I can feel it all around me, the darkness. It's suffocating, inescapable. I tried to fight it at first, tried to resist the temptation to let it enclose me in nothingness, swallowing me whole. I tried to resist the blissful numbness it enticed me with; I tried to fight. I can't win. It fights back, makes me question the reasons I'm fighting, asks me why I shouldn't give up. And now I realise… I have no reason to fight.

I sit here, trying to come up with reasons. I sit here, drawing blanks. I mean, what can I say?

**Eyes Only?** – They'll do fine without me, heck they'll do better than fine. It seems for every creep I take out two more seem more than willing to take his place. I'm fighting for a downtrodden that doesn't even want my help.
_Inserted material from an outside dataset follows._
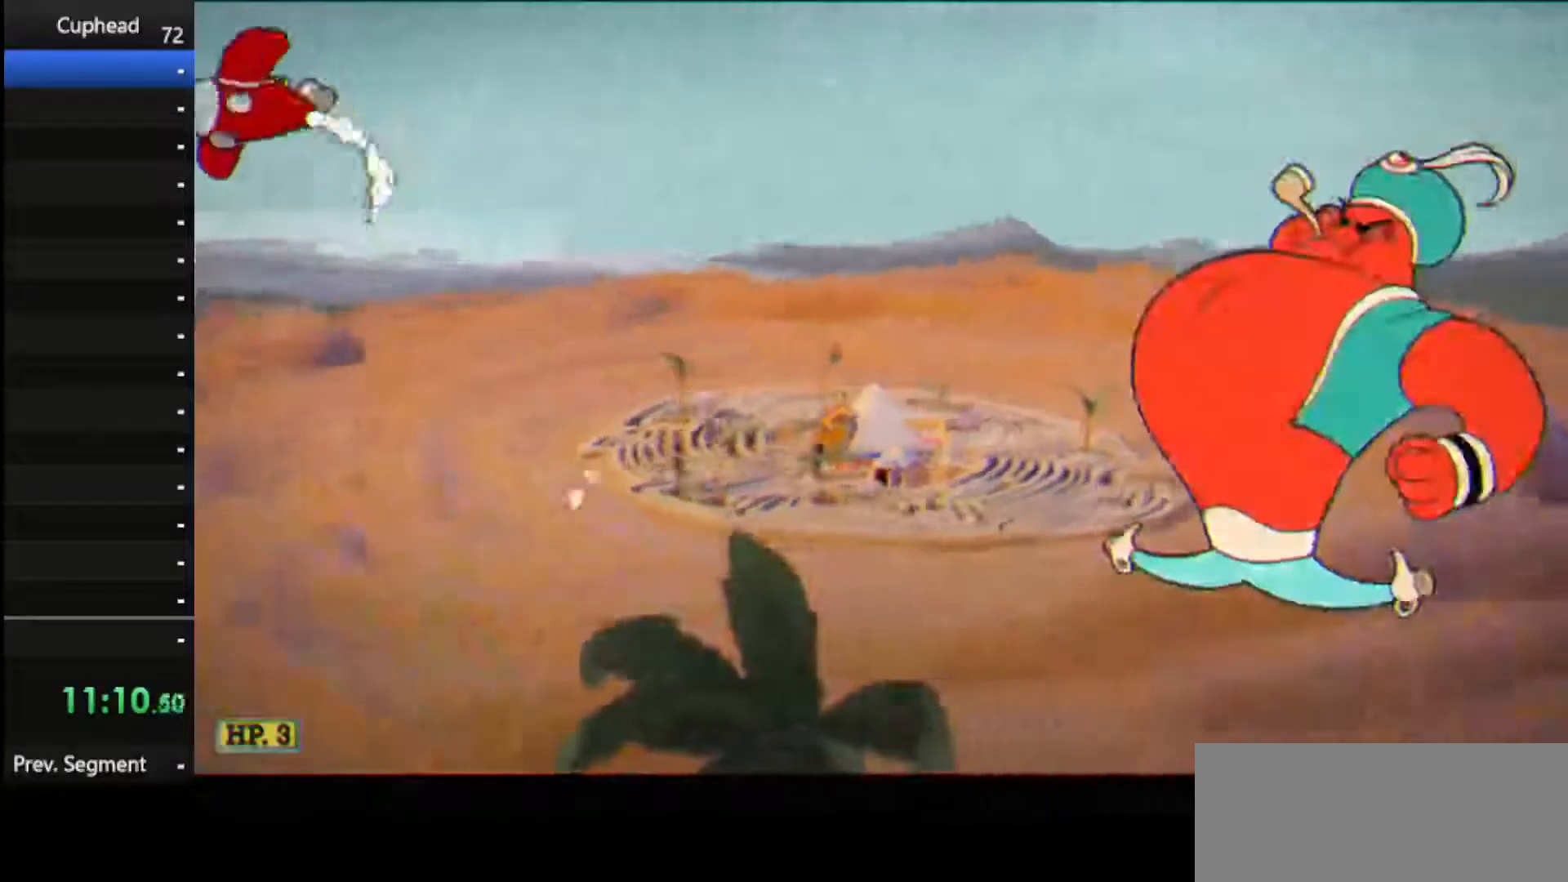
{"keys": ["down", "left", "shoot"], "events": [[292, "down", "down"], [292, "left", "down"], [292, "shoot", "down"]]}
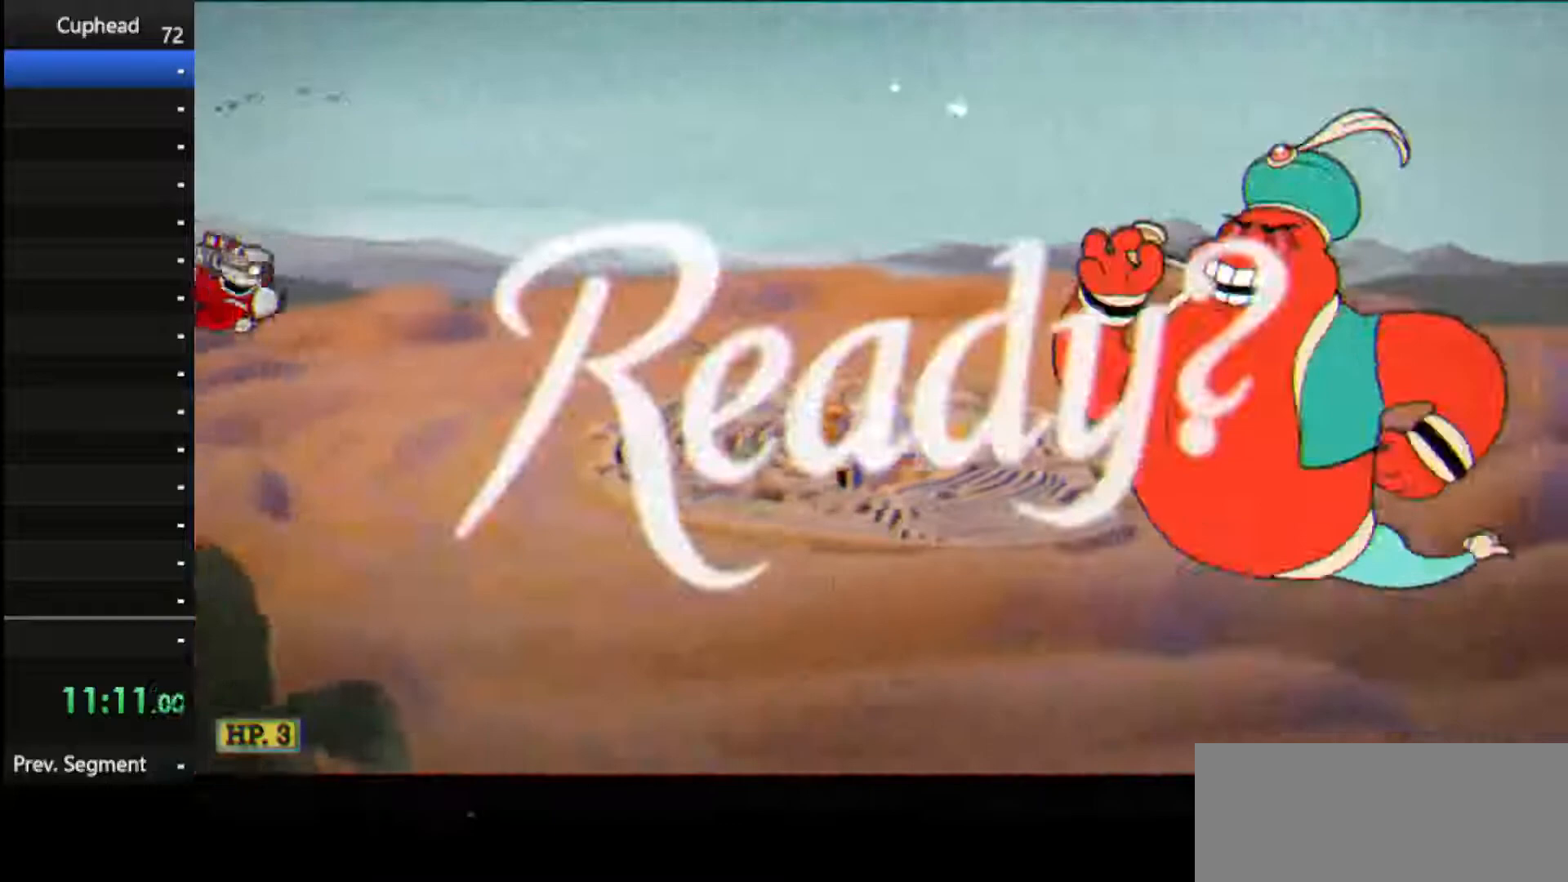
{"keys": ["down", "left", "shoot"], "events": [[21, "shoot", "up"], [396, "shoot", "down"]]}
**Family?** – I have no family. The ones that don't already think I'm dead wish I was. At least this way I won't be such an embarrassment. I know I'll be doing _them_ a favour.

**Friends?** – Not many left since the accident. The few that are left can't see past the chair. I'll be helping them out, stopping the awkwardness.

**Bling?** – Maybe he'll be upset for a while. But in the long run, I know he'll understand. I know he'll thank me. I can't keep burdening him like this. He says he's my bodyguard; so was Peter. Look how _he_ ended up. Eventually, he'll understand why I can't keep burdening him down. He needs more clients, he's a physiotherapist not my maid. Gone are the days when hovering was just as simple as taking a walk. I can't do that anymore.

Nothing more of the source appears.